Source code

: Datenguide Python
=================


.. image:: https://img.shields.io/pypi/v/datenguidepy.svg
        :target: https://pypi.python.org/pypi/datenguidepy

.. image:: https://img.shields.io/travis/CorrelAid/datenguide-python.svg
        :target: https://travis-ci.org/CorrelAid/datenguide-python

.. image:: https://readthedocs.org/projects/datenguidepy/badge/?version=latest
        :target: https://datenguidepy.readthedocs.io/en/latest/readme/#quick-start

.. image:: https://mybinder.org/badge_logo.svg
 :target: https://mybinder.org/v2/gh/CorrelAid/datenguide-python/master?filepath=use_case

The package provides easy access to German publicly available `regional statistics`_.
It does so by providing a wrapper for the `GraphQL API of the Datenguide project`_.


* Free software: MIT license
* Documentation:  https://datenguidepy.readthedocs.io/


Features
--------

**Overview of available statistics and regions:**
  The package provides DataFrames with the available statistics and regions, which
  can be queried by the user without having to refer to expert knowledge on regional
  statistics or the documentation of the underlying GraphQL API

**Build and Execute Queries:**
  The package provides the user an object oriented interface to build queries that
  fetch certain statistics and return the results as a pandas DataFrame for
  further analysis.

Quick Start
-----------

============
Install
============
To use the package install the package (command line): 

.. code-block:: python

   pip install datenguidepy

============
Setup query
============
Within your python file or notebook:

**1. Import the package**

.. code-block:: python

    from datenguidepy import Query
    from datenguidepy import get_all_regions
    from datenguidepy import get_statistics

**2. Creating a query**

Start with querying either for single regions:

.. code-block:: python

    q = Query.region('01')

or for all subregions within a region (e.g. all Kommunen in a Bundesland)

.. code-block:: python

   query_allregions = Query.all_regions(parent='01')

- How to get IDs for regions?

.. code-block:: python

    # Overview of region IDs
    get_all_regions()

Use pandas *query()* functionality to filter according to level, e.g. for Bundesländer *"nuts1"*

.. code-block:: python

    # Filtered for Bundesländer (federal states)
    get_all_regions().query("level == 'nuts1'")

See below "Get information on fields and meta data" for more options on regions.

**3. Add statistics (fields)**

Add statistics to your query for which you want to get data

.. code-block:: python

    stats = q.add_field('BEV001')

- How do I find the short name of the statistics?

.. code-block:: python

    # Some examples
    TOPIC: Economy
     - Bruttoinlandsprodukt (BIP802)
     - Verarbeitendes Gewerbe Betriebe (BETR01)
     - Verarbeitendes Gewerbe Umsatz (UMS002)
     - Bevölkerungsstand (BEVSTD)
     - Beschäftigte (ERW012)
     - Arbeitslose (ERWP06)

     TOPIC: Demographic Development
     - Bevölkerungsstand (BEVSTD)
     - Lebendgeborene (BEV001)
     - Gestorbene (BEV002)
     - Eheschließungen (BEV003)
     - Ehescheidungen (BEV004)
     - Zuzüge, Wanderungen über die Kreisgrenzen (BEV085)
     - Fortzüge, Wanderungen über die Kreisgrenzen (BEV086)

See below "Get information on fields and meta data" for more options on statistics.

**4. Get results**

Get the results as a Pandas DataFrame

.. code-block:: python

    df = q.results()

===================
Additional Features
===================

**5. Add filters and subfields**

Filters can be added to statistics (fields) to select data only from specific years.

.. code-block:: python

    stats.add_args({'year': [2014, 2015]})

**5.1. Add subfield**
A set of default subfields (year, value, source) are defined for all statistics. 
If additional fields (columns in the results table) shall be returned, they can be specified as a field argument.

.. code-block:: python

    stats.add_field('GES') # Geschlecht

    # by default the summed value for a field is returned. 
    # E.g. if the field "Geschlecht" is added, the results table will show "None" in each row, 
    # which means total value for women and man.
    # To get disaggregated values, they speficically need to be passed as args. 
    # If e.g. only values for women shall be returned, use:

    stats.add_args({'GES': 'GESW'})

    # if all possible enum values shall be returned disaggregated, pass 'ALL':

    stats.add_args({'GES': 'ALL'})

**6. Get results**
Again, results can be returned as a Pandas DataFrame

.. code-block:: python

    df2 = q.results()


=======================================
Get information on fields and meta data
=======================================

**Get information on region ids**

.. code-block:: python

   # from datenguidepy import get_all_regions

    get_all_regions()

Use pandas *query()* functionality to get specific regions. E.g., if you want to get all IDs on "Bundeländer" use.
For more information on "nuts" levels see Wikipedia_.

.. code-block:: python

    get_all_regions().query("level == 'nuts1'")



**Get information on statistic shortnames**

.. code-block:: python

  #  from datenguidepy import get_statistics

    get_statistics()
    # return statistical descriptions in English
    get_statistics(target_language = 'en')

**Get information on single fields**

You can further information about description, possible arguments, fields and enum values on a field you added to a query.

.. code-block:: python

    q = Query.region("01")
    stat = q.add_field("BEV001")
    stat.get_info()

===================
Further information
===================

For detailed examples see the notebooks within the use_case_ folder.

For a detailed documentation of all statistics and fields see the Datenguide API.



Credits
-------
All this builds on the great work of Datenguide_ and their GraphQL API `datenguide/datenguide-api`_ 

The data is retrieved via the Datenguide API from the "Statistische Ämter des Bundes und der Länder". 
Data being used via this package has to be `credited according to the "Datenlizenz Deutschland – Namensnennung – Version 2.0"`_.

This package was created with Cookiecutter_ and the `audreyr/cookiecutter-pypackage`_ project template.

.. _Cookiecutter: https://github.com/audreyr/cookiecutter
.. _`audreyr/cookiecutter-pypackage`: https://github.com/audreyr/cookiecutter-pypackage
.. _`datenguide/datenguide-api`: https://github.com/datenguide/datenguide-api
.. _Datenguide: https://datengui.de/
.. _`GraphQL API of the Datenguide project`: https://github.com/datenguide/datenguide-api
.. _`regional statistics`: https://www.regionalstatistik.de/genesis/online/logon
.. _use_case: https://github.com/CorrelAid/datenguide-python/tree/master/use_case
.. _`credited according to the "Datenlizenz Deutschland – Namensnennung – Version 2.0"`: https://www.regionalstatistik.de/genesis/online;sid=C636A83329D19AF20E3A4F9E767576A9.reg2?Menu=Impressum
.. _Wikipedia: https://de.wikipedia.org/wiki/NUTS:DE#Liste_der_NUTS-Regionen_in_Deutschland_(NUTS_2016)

◆ ◆ ◆

## EXERCISE OBJECTIVE
State the number of lines in the records that include the word "enum", and add nothing to it.

## WRITTEN REPLY
2